Mutual energy theory includes three axioms: mutual energy principle, self energy principle and energy conservation law (Not the Poynting theorem, but a generalization of the mutual energy theorem); Mutual energy theorem, mutual energy flow theorem, advanced wave existence theorem, radiation does not overflow universe theorem (Law), and the interpretation of mutual energy flow in quantum mechanics. Mutual energy theory makes up for the loopholes in the classical electromagnetic field theory. For example, in the classical electromagnetic field theory, electromagnetic waves do not collapse. But if the classical electromagnetic wave does not collapse, it will certainly overflow our universe, which is obviously wrong. According to the theory of mutual energy, the wave collapses inversely. That is, all the energy of the wave returns to the light source. How does electromagnetic energy spread? Through mutual energy flow. The mutual energy flow is generated by the interaction between the retarded wave emitted by the light source and the advanced wave emitted by the light sink. This mutual energy flow is photons. Because the mutual energy flow is composed of retarded wave and advanced wave, the mutual energy flow is photons, so photons have many wave properties. If you want to know more about mutual energy theory, search for "mutual energy flow" and "mutual energy principle".

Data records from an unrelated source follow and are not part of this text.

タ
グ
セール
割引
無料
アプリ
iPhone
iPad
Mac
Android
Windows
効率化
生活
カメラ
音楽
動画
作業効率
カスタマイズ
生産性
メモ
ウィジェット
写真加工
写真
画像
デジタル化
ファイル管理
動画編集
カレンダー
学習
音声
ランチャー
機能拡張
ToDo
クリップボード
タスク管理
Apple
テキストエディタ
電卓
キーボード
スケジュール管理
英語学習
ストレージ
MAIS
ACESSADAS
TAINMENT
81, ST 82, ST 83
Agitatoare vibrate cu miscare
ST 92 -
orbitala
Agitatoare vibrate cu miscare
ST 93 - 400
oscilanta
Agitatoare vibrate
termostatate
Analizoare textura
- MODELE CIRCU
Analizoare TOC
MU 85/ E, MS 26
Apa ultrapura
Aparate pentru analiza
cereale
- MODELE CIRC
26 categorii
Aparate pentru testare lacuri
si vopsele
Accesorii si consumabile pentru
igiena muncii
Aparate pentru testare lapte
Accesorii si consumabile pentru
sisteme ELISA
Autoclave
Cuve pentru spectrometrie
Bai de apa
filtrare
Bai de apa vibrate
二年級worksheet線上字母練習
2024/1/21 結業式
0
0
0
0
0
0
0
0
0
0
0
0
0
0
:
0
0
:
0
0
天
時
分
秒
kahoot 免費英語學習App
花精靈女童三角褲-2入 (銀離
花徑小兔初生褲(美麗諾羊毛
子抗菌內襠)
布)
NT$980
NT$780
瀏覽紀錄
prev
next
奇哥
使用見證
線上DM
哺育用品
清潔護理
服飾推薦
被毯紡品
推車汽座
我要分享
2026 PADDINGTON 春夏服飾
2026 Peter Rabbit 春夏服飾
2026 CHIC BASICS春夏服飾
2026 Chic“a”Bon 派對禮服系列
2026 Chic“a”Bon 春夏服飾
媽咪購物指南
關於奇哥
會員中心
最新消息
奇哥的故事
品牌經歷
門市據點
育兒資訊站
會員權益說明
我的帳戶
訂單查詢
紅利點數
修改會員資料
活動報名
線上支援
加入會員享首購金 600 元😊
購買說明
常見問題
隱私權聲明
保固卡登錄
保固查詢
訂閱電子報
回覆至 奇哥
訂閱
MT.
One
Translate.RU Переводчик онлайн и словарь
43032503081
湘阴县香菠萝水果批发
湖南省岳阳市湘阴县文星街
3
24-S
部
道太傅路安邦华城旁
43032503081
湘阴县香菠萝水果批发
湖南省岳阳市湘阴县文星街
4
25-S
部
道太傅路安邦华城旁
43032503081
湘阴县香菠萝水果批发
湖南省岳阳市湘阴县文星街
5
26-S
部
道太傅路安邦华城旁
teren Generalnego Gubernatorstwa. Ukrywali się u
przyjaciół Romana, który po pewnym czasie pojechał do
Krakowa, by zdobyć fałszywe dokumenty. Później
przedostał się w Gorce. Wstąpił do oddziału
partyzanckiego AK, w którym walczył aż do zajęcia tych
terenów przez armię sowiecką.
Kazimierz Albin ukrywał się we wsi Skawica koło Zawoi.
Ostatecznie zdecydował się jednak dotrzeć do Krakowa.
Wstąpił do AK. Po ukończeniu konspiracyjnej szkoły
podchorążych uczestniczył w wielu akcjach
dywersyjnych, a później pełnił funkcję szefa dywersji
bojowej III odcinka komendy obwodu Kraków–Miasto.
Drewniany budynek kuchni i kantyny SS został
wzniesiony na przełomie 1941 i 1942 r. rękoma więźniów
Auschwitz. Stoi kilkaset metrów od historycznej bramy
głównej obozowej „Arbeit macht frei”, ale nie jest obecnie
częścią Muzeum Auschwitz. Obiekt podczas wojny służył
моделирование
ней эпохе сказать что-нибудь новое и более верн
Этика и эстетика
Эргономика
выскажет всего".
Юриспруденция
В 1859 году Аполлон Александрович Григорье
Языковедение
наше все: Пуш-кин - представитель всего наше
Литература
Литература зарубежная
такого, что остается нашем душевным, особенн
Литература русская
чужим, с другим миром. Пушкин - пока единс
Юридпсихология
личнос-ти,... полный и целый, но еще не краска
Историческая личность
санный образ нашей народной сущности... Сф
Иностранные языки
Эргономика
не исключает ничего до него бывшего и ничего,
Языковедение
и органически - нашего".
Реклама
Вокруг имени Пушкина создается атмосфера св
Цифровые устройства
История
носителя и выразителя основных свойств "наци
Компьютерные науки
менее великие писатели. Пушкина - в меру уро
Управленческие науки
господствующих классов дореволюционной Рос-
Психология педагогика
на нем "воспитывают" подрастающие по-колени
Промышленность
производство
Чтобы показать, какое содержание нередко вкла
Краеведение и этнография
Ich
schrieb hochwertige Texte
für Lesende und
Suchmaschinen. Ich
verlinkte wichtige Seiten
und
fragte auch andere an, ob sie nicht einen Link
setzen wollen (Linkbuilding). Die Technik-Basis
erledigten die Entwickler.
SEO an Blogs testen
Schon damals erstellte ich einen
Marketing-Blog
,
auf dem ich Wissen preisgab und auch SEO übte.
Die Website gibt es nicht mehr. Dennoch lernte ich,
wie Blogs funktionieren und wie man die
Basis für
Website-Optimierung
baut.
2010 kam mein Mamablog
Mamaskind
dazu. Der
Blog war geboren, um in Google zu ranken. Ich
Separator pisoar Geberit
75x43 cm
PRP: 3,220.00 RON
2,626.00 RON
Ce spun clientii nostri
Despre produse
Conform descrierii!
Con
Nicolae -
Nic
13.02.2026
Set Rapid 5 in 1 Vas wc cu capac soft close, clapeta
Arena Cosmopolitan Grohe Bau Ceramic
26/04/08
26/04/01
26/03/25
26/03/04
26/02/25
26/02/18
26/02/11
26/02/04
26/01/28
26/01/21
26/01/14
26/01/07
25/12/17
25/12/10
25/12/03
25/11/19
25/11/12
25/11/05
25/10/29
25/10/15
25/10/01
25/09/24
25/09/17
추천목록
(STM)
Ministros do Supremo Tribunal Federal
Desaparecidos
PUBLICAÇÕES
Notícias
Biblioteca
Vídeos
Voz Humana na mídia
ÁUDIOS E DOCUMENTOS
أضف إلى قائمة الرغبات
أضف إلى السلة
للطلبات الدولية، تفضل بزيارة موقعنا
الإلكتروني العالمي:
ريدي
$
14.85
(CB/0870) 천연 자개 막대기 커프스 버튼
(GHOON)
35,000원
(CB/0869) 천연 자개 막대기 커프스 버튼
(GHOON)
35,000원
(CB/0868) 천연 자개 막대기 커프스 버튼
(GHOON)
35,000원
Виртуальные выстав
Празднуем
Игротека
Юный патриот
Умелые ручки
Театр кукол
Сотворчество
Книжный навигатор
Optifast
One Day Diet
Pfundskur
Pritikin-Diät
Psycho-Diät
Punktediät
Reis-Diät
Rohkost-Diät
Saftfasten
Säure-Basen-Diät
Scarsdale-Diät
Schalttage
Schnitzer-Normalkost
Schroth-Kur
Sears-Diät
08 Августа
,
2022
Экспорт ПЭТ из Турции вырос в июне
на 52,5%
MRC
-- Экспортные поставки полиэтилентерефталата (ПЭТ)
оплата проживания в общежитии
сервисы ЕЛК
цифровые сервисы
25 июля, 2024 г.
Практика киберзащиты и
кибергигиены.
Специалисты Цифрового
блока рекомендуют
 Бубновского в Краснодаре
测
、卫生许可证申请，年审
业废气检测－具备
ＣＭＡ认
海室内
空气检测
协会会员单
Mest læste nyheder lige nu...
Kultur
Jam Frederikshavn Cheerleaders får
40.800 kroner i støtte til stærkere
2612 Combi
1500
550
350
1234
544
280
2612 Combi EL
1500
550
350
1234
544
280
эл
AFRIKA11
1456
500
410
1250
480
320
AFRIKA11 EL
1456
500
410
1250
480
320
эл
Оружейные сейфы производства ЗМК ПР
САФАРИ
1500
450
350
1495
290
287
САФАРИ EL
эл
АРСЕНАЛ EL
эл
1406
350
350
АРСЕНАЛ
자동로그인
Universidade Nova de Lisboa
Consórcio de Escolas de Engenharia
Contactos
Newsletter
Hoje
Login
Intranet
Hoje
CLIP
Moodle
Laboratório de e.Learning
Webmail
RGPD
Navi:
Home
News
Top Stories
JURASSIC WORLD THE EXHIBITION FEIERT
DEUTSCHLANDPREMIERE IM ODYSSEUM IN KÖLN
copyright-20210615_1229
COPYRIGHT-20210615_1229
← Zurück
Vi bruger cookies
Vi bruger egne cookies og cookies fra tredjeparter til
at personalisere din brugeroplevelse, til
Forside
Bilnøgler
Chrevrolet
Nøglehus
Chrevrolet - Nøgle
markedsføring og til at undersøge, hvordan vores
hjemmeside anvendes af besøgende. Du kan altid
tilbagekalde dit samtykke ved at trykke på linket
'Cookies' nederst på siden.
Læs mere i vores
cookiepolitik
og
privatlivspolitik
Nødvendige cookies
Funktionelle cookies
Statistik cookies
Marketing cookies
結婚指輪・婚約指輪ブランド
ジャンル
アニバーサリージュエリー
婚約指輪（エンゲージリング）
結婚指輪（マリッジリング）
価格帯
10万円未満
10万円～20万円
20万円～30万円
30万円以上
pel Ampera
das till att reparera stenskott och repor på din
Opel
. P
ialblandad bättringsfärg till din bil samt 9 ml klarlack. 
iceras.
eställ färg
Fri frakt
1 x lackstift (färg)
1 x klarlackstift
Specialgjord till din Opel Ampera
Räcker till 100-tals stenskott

The problem of measurement is incisively approached by the Epr paradox. In there there is a bipartite system, from which it is said that out of measurement on one subsystem without disturbing the second predictions could be made on the second :

System : $$|\psi\rangle=(\pmatrix{1\\0}\pmatrix{0\\1}-\pmatrix{0\\1}\pmatrix{1\\0})/\sqrt{2}$$

Observable in A : $$\pmatrix{\cos a&\sin a\\ \sin a&-\cos a}$$

Now as measurement one could seek an operator that locally applied on the state disentangles it. It is easy to notice that such an operator is irreversible, ie a matrix with 0 determinant. Qm tells the endstate in A is an eigenvector $$u$$ of the observable in A.

Hence as a many-to-one irreversible evolution operator for measurement one could take the matrix having as columns the eigenvector u. Then this matrix is applied on the state.

However this gives that measuring A and B in the system gives as result the impossible event.

Thus one should maybe consider the column of the matrix as being multiples of u to avoid the problem.